EXERCISE REQUIREMENTS -> Can you lay out every line of the material below as a Markdown table with a "Number" column for the row number and a "Line" column for the line, skipping blank lines and leaving the pictures out?

MATERIAL TO PROCESS ->
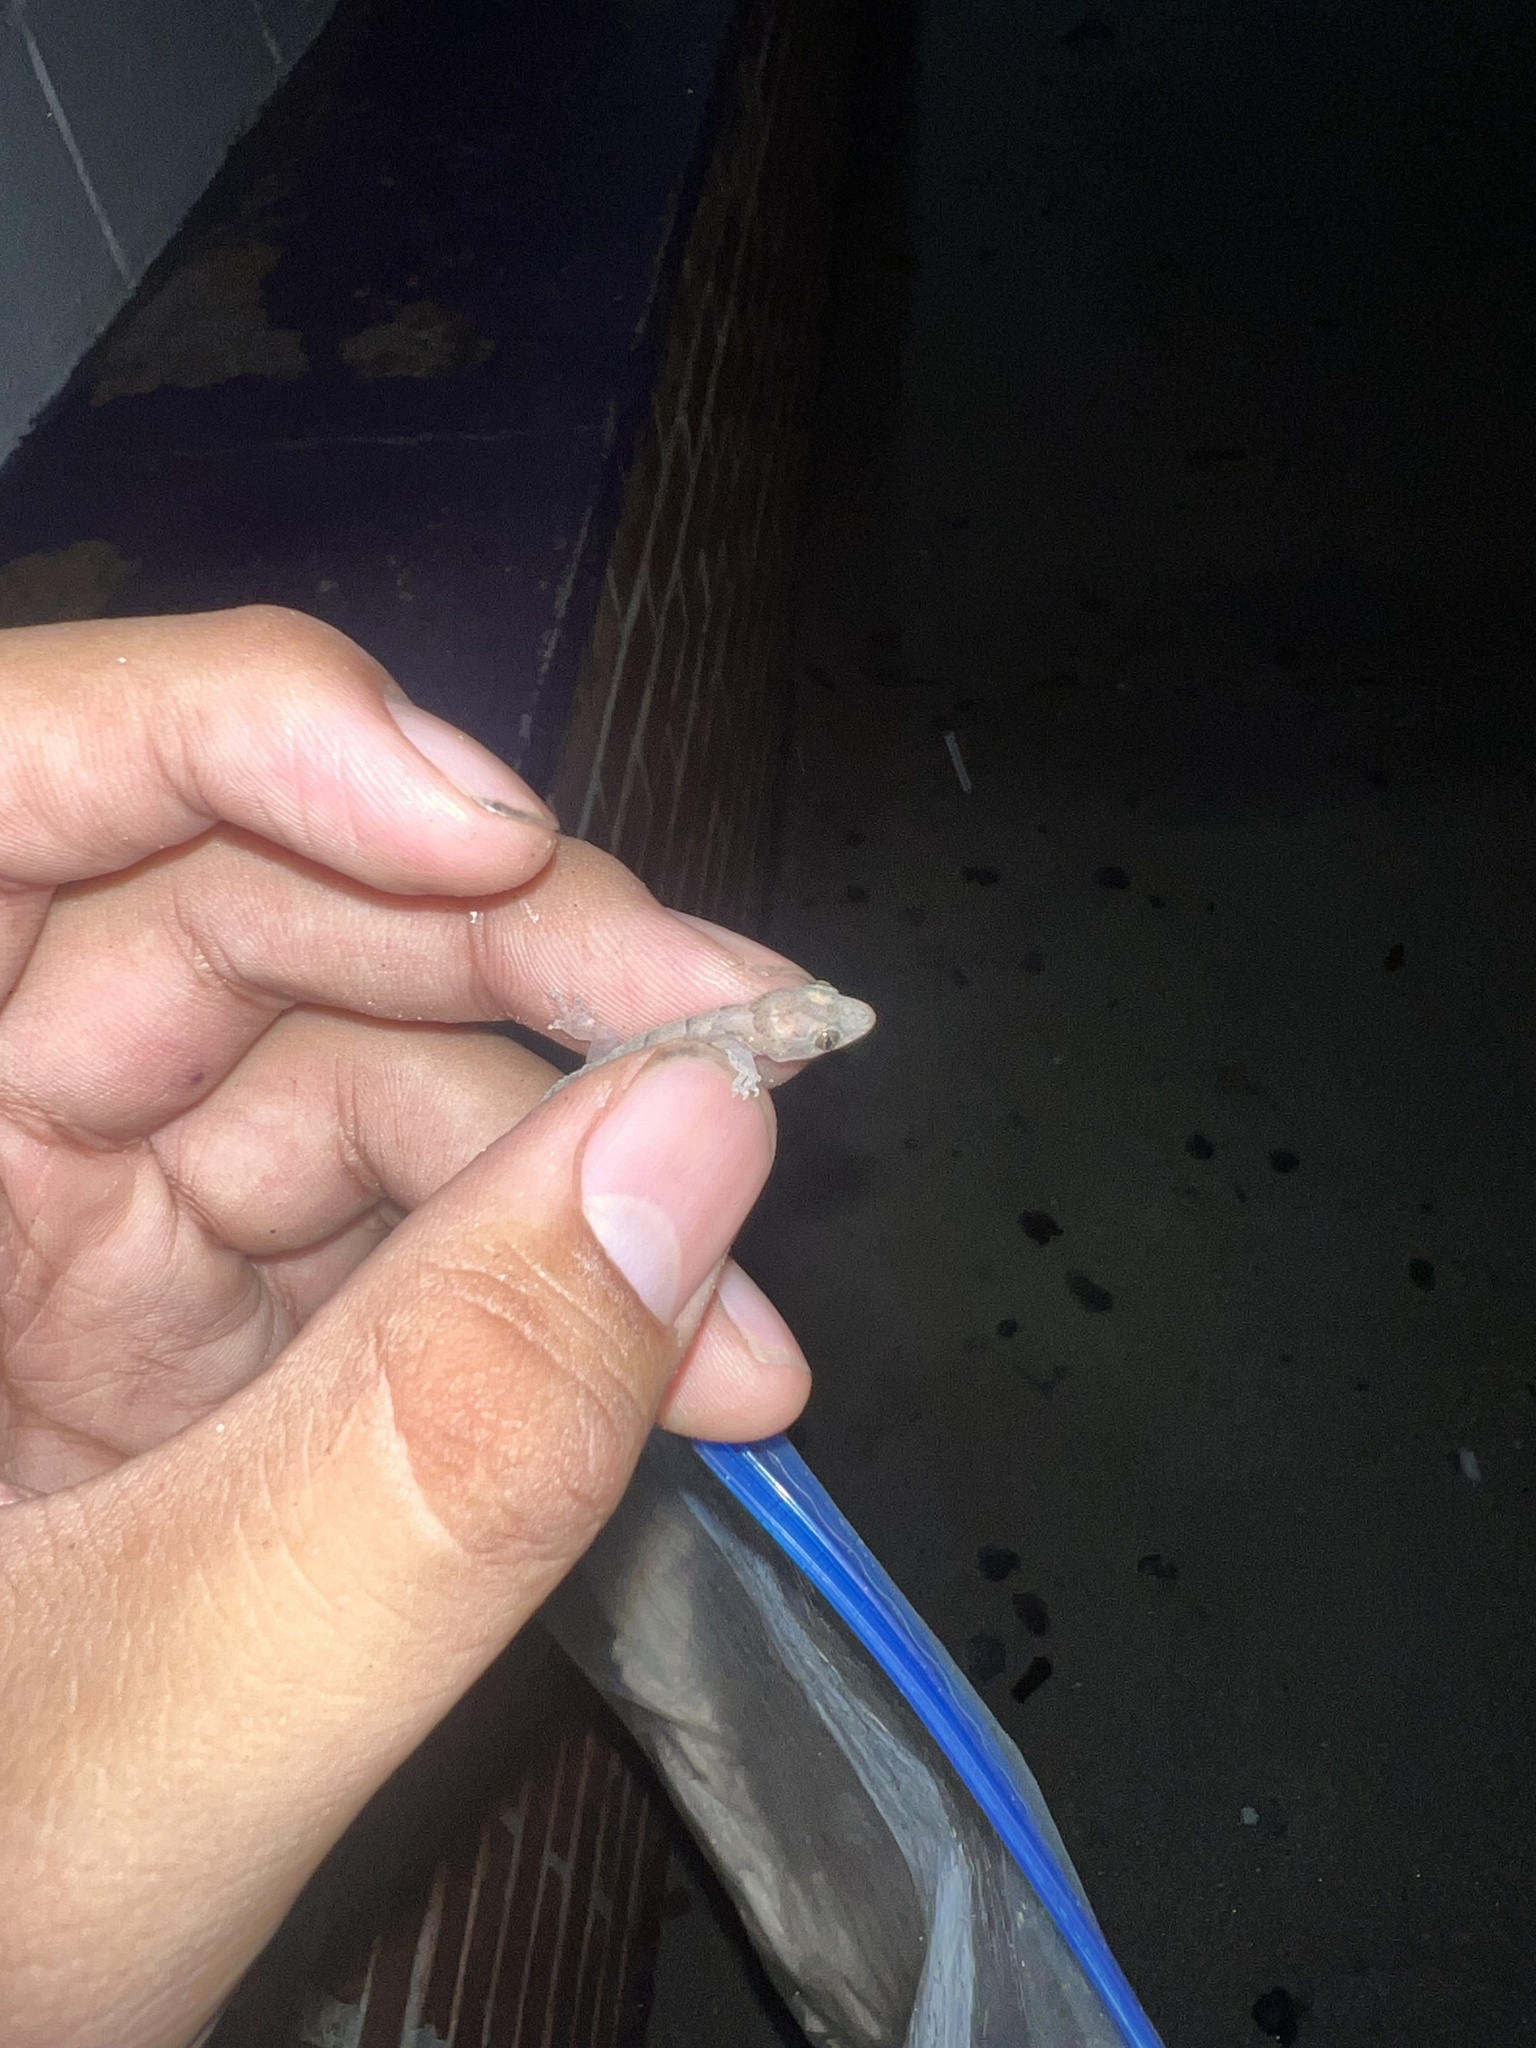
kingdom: Animalia
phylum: Chordata
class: Squamata
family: Gekkonidae
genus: Hemidactylus
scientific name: Hemidactylus mabouia
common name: House gecko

FULL SOLUTION ->
| Number | Line |
|---|---|
| 1 | kingdom: Animalia |
| 2 | phylum: Chordata |
| 3 | class: Squamata |
| 4 | family: Gekkonidae |
| 5 | genus: Hemidactylus |
| 6 | scientific name: Hemidactylus mabouia |
| 7 | common name: House gecko |